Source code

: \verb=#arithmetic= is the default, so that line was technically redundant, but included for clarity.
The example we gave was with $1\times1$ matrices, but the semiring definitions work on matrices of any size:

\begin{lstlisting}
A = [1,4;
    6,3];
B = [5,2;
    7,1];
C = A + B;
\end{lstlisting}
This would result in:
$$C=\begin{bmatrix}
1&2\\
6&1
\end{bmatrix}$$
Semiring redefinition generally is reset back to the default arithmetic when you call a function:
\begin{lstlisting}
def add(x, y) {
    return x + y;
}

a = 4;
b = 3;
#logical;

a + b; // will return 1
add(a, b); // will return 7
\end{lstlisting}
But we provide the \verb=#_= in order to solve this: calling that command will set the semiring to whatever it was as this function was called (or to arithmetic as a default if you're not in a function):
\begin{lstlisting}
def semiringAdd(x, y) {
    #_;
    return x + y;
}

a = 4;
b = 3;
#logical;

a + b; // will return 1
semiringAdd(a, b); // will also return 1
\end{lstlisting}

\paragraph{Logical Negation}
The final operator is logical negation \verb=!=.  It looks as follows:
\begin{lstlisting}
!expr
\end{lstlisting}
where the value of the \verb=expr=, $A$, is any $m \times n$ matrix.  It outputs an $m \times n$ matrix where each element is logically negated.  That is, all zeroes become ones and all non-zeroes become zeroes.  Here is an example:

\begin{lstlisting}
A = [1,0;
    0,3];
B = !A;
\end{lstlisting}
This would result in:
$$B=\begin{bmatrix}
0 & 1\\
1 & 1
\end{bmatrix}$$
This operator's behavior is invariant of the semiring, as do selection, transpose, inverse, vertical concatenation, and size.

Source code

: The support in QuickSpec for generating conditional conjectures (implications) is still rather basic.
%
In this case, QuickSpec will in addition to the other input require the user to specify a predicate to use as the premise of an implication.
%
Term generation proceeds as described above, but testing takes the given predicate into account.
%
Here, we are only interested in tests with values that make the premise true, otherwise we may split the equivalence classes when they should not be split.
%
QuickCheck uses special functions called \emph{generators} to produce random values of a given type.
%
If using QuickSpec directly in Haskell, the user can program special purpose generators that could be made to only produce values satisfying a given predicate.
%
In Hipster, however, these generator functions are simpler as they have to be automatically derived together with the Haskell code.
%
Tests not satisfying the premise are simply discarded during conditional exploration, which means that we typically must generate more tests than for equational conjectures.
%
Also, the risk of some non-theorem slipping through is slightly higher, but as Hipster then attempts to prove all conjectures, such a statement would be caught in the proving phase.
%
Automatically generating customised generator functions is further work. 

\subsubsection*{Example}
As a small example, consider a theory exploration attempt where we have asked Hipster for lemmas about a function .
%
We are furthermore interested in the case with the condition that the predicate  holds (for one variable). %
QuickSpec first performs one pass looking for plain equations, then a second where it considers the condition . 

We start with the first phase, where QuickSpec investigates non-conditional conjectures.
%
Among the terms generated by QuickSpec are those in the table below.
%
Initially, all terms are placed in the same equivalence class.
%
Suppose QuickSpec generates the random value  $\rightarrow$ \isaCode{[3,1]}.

## Aim of the exercise
An exact restatement of the data is required.

## Solution
Source code

: \verb=#arithmetic= is the default, so that line was technically redundant, but included for clarity.
The example we gave was with $1\times1$ matrices, but the semiring definitions work on matrices of any size:

\begin{lstlisting}
A = [1,4;
    6,3];
B = [5,2;
    7,1];
C = A + B;
\end{lstlisting}
This would result in:
$$C=\begin{bmatrix}
1&2\\
6&1
\end{bmatrix}$$
Semiring redefinition generally is reset back to the default arithmetic when you call a function:
\begin{lstlisting}
def add(x, y) {
    return x + y;
}

a = 4;
b = 3;
#logical;

a + b; // will return 1
add(a, b); // will return 7
\end{lstlisting}
But we provide the \verb=#_= in order to solve this: calling that command will set the semiring to whatever it was as this function was called (or to arithmetic as a default if you're not in a function):
\begin{lstlisting}
def semiringAdd(x, y) {
    #_;
    return x + y;
}

a = 4;
b = 3;
#logical;

a + b; // will return 1
semiringAdd(a, b); // will also return 1
\end{lstlisting}

\paragraph{Logical Negation}
The final operator is logical negation \verb=!=.  It looks as follows:
\begin{lstlisting}
!expr
\end{lstlisting}
where the value of the \verb=expr=, $A$, is any $m \times n$ matrix.  It outputs an $m \times n$ matrix where each element is logically negated.  That is, all zeroes become ones and all non-zeroes become zeroes.  Here is an example:

\begin{lstlisting}
A = [1,0;
    0,3];
B = !A;
\end{lstlisting}
This would result in:
$$B=\begin{bmatrix}
0 & 1\\
1 & 1
\end{bmatrix}$$
This operator's behavior is invariant of the semiring, as do selection, transpose, inverse, vertical concatenation, and size.

Source code

: The support in QuickSpec for generating conditional conjectures (implications) is still rather basic.
%
In this case, QuickSpec will in addition to the other input require the user to specify a predicate to use as the premise of an implication.
%
Term generation proceeds as described above, but testing takes the given predicate into account.
%
Here, we are only interested in tests with values that make the premise true, otherwise we may split the equivalence classes when they should not be split.
%
QuickCheck uses special functions called \emph{generators} to produce random values of a given type.
%
If using QuickSpec directly in Haskell, the user can program special purpose generators that could be made to only produce values satisfying a given predicate.
%
In Hipster, however, these generator functions are simpler as they have to be automatically derived together with the Haskell code.
%
Tests not satisfying the premise are simply discarded during conditional exploration, which means that we typically must generate more tests than for equational conjectures.
%
Also, the risk of some non-theorem slipping through is slightly higher, but as Hipster then attempts to prove all conjectures, such a statement would be caught in the proving phase.
%
Automatically generating customised generator functions is further work. 

\subsubsection*{Example}
As a small example, consider a theory exploration attempt where we have asked Hipster for lemmas about a function .
%
We are furthermore interested in the case with the condition that the predicate  holds (for one variable). %
QuickSpec first performs one pass looking for plain equations, then a second where it considers the condition . 

We start with the first phase, where QuickSpec investigates non-conditional conjectures.
%
Among the terms generated by QuickSpec are those in the table below.
%
Initially, all terms are placed in the same equivalence class.
%
Suppose QuickSpec generates the random value  $\rightarrow$ \isaCode{[3,1]}.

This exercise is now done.